§ **SELECTED TEXT**
Why You Need To Avoid Deep Fried Foods
Deep frying is a common cooking method used across the globe. It’s often used by restaurants and fast food chains as a quick and inexpensive way to prepare foods.
Popular fried foods include fish, french fries, chicken strips and cheese sticks, although you can deep fry just about anything.
Many people like the taste of fried foods. Yet these foods tend to be high in calories and trans fat, so eating a lot of them can have negative effects on your health.
Compared to other cooking methods, deep frying adds a lot of calories.
For starters, fried foods are typically coated in batter or flour prior to frying. Furthermore, when foods are fried in oil, they lose water and absorb fat, which further increases their calorie content.
Generally speaking, fried foods are significantly higher in fat and calories than their non-fried counterparts.
For example, one small baked potato (100 grams) contains 93 calories and 0 grams of fat, while the same amount (100 grams) of french fries contain 319 calories and 17 grams of fat.
As another example, a 100-gram filet of baked cod contains 105 calories and 1 gram of fat, while the same amount of deep-fried fish contains 232 calories and 12 grams of fat.

§ **EXERCISE 1**
In the text on deep fried foods, how many calories does a 100-gram filet of baked cod contain?
§ **EXERCISE 2**
Reproduce word for word the stretch of the text on deep fried foods from "Compared to other" through "17 grams of fat.".

§ **AVAILABLE DATA**
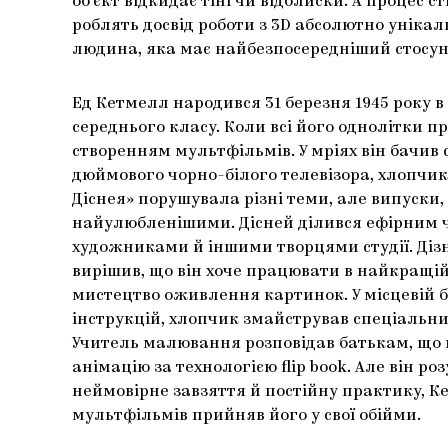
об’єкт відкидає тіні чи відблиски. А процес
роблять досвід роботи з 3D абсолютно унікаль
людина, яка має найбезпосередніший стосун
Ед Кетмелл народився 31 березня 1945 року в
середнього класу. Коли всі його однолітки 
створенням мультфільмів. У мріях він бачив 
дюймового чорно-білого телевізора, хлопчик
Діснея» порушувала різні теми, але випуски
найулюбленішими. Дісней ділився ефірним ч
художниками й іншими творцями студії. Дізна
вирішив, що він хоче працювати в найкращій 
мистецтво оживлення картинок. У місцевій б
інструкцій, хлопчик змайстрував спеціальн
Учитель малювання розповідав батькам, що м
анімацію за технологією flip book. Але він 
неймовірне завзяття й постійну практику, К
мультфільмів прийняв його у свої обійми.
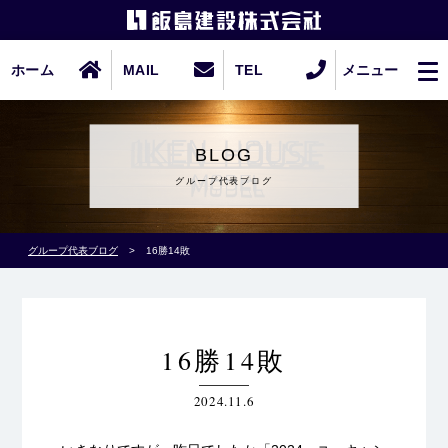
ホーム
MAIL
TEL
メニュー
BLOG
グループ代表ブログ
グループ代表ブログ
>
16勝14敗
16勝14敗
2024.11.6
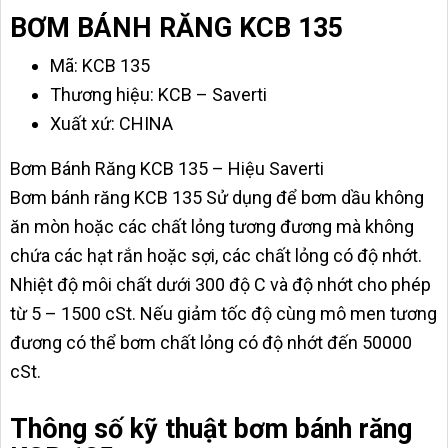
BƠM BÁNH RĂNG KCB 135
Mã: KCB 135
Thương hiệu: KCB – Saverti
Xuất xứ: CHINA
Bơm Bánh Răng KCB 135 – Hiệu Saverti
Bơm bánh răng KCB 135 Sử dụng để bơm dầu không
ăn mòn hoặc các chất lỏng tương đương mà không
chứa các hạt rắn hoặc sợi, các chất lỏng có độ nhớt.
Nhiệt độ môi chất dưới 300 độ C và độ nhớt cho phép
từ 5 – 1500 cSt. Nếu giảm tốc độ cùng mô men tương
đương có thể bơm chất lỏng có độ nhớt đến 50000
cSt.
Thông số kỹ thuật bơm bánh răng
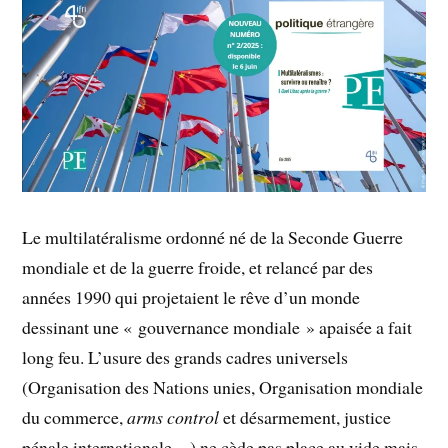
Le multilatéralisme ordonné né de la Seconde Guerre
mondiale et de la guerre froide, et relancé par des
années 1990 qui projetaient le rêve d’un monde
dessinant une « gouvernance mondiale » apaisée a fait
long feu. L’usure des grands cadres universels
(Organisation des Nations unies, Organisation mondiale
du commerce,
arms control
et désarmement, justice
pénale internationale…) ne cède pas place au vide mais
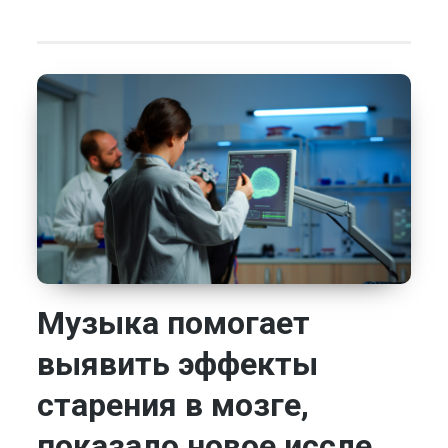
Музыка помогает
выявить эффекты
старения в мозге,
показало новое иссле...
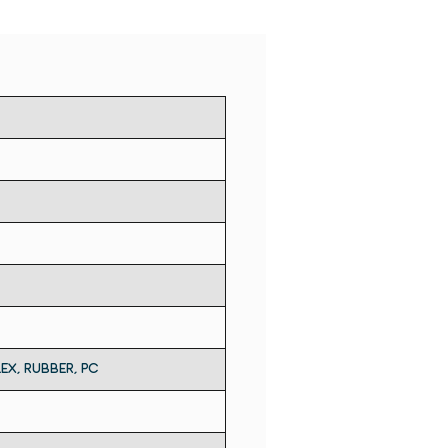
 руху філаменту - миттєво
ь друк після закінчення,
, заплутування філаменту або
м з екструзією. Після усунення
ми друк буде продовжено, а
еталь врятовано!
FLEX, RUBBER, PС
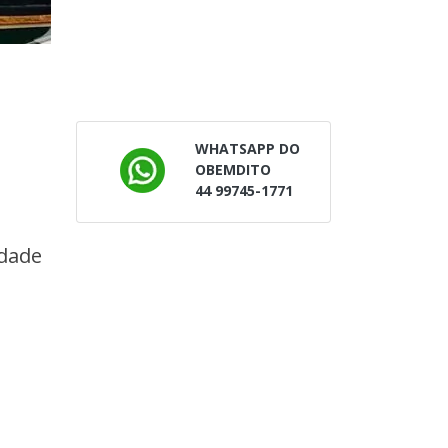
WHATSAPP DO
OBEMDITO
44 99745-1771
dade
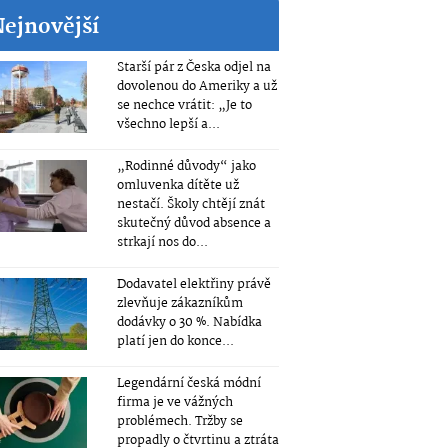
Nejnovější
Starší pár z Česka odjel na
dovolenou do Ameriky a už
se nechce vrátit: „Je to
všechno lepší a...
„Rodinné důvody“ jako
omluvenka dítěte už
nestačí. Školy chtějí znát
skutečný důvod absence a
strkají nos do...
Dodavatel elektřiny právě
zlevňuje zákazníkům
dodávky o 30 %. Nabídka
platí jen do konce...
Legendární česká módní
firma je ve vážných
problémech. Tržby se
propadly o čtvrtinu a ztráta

§ **EXPECTED ANSWER 1**
105 calories

§ **EXPECTED ANSWER 2**
Compared to other cooking methods, deep frying adds a lot of calories.
For starters, fried foods are typically coated in batter or flour prior to frying. Furthermore, when foods are fried in oil, they lose water and absorb fat, which further increases their calorie content.
Generally speaking, fried foods are significantly higher in fat and calories than their non-fried counterparts.
For example, one small baked potato (100 grams) contains 93 calories and 0 grams of fat, while the same amount (100 grams) of french fries contain 319 calories and 17 grams of fat.